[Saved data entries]
================================

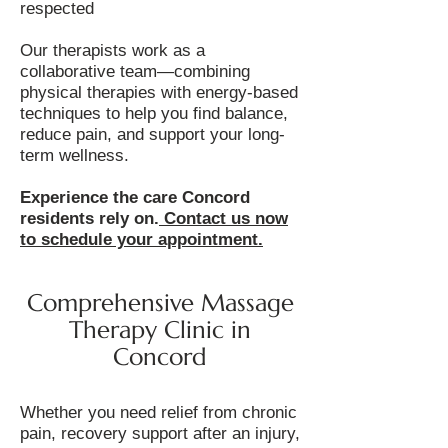
respected
Our therapists work as a
collaborative team—combining
physical therapies with energy-based
techniques to help you find balance,
reduce pain, and support your long-
term wellness.
Experience the care Concord
residents rely on.
Contact us now
to schedule your appointment.
Comprehensive Massage
Therapy Clinic in
Concord
Whether you need relief from chronic
pain, recovery support after an injury,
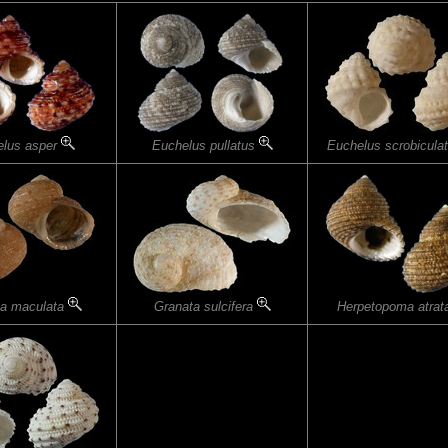
elus asper
Euchelus pullatus
Euchelus scrobicula
ta maculata
Granata sulcifera
Herpetopoma atra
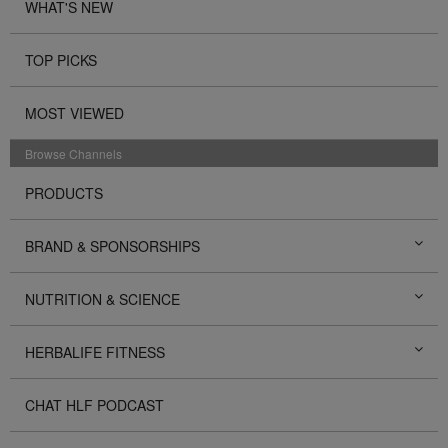
WHAT'S NEW
TOP PICKS
MOST VIEWED
Browse Channels
PRODUCTS
BRAND & SPONSORSHIPS
NUTRITION & SCIENCE
HERBALIFE FITNESS
CHAT HLF PODCAST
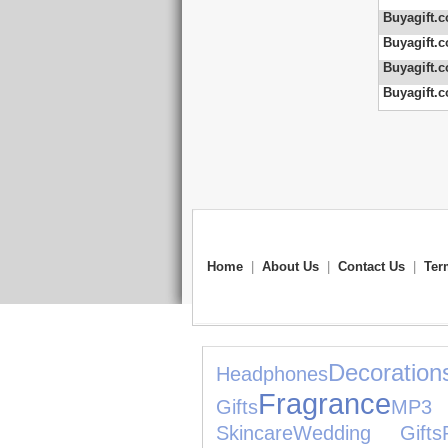
Buyagift.c
Buyagift.c
Buyagift.c
Buyagift.c
Home
|
About Us
|
Contact Us
|
Ter
Decoration
Headphones
Fragrance
Gifts
MP3 
Skincare
Wedding Gifts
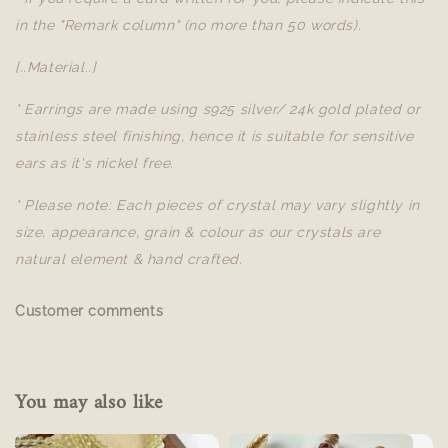
in the "Remark column" (no more than 50 words).
[..Material..]
* Earrings are made using s925 silver/ 24k gold plated or
stainless steel finishing, hence it is suitable for sensitive
ears as it's nickel free.
* Please note: Each pieces of crystal may vary slightly in
size, appearance, grain & colour as our crystals are
natural element & hand crafted.
Customer comments
You may also like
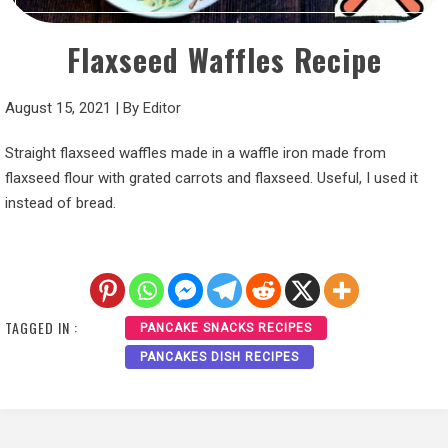
Flaxseed Waffles Recipe
August 15, 2021
|
By
Editor
Straight flaxseed waffles made in a waffle iron made from
flaxseed flour with grated carrots and flaxseed. Useful, I used it
instead of bread.
TAGGED IN :
PANCAKE SNACKS RECIPES
PANCAKES DISH RECIPES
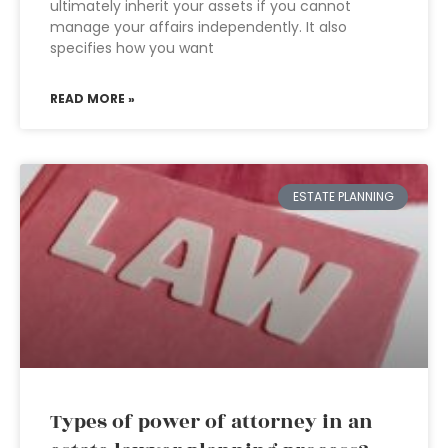
ultimately inherit your assets if you cannot
manage your affairs independently. It also
specifies how you want
READ MORE »
ESTATE PLANNING
Types of power of attorney in an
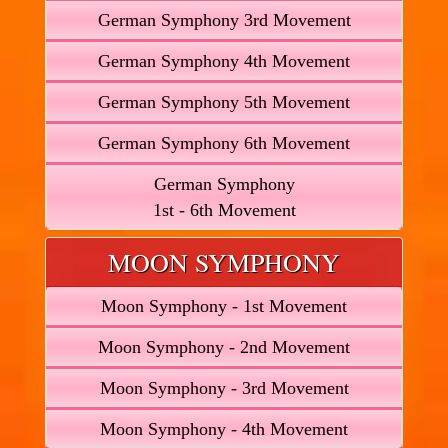
German Symphony 3rd Movement
German Symphony 4th Movement
German Symphony 5th Movement
German Symphony 6th Movement
German Symphony
1st - 6th Movement
MOON SYMPHONY
Moon Symphony - 1st Movement
Moon Symphony - 2nd Movement
Moon Symphony - 3rd Movement
Moon Symphony - 4th Movement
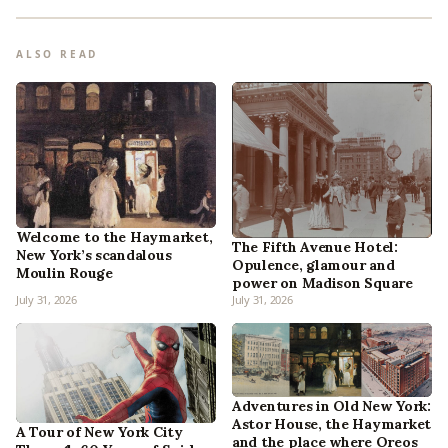
ALSO READ
Welcome to the Haymarket,
The Fifth Avenue Hotel:
New York’s scandalous
Opulence, glamour and
Moulin Rouge
power on Madison Square
July 31, 2026
July 31, 2026
Adventures in Old New York:
Astor House, the Haymarket
A Tour of New York City
and the place where Oreos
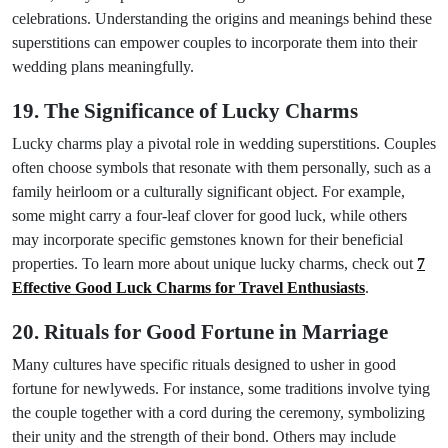
celebrations. Understanding the origins and meanings behind these
superstitions can empower couples to incorporate them into their
wedding plans meaningfully.
19. The Significance of Lucky Charms
Lucky charms play a pivotal role in wedding superstitions. Couples
often choose symbols that resonate with them personally, such as a
family heirloom or a culturally significant object. For example,
some might carry a four-leaf clover for good luck, while others
may incorporate specific gemstones known for their beneficial
properties. To learn more about unique lucky charms, check out
7
Effective Good Luck Charms for Travel Enthusiasts
.
20. Rituals for Good Fortune in Marriage
Many cultures have specific rituals designed to usher in good
fortune for newlyweds. For instance, some traditions involve tying
the couple together with a cord during the ceremony, symbolizing
their unity and the strength of their bond. Others may include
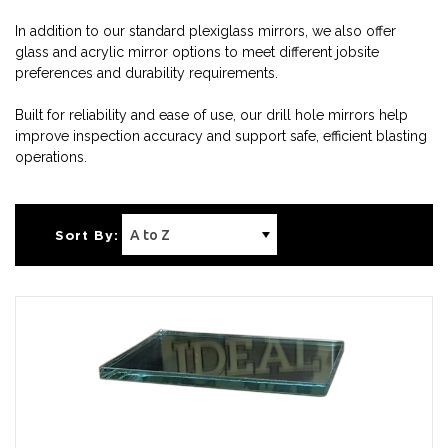
In addition to our standard plexiglass mirrors, we also offer
glass and acrylic mirror options to meet different jobsite
preferences and durability requirements.
Built for reliability and ease of use, our drill hole mirrors help
improve inspection accuracy and support safe, efficient blasting
operations.
Sort By:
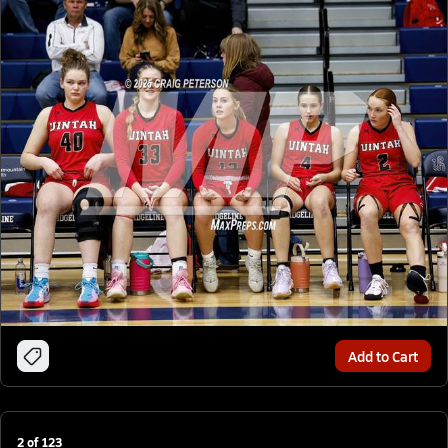
Add to Cart
2
of
123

================================

*What is required*:
Starting at the line above that holds "vary slightly in", return each line up to and including the one that holds "Straight flaxseed waffles", exactly as written, minus any pictures.

*Answer section*:
* Please note: Each pieces of crystal may vary slightly in
size, appearance, grain & colour as our crystals are
natural element & hand crafted.
Customer comments
You may also like
Flaxseed Waffles Recipe
August 15, 2021
|
By
Editor
Straight flaxseed waffles made in a waffle iron made from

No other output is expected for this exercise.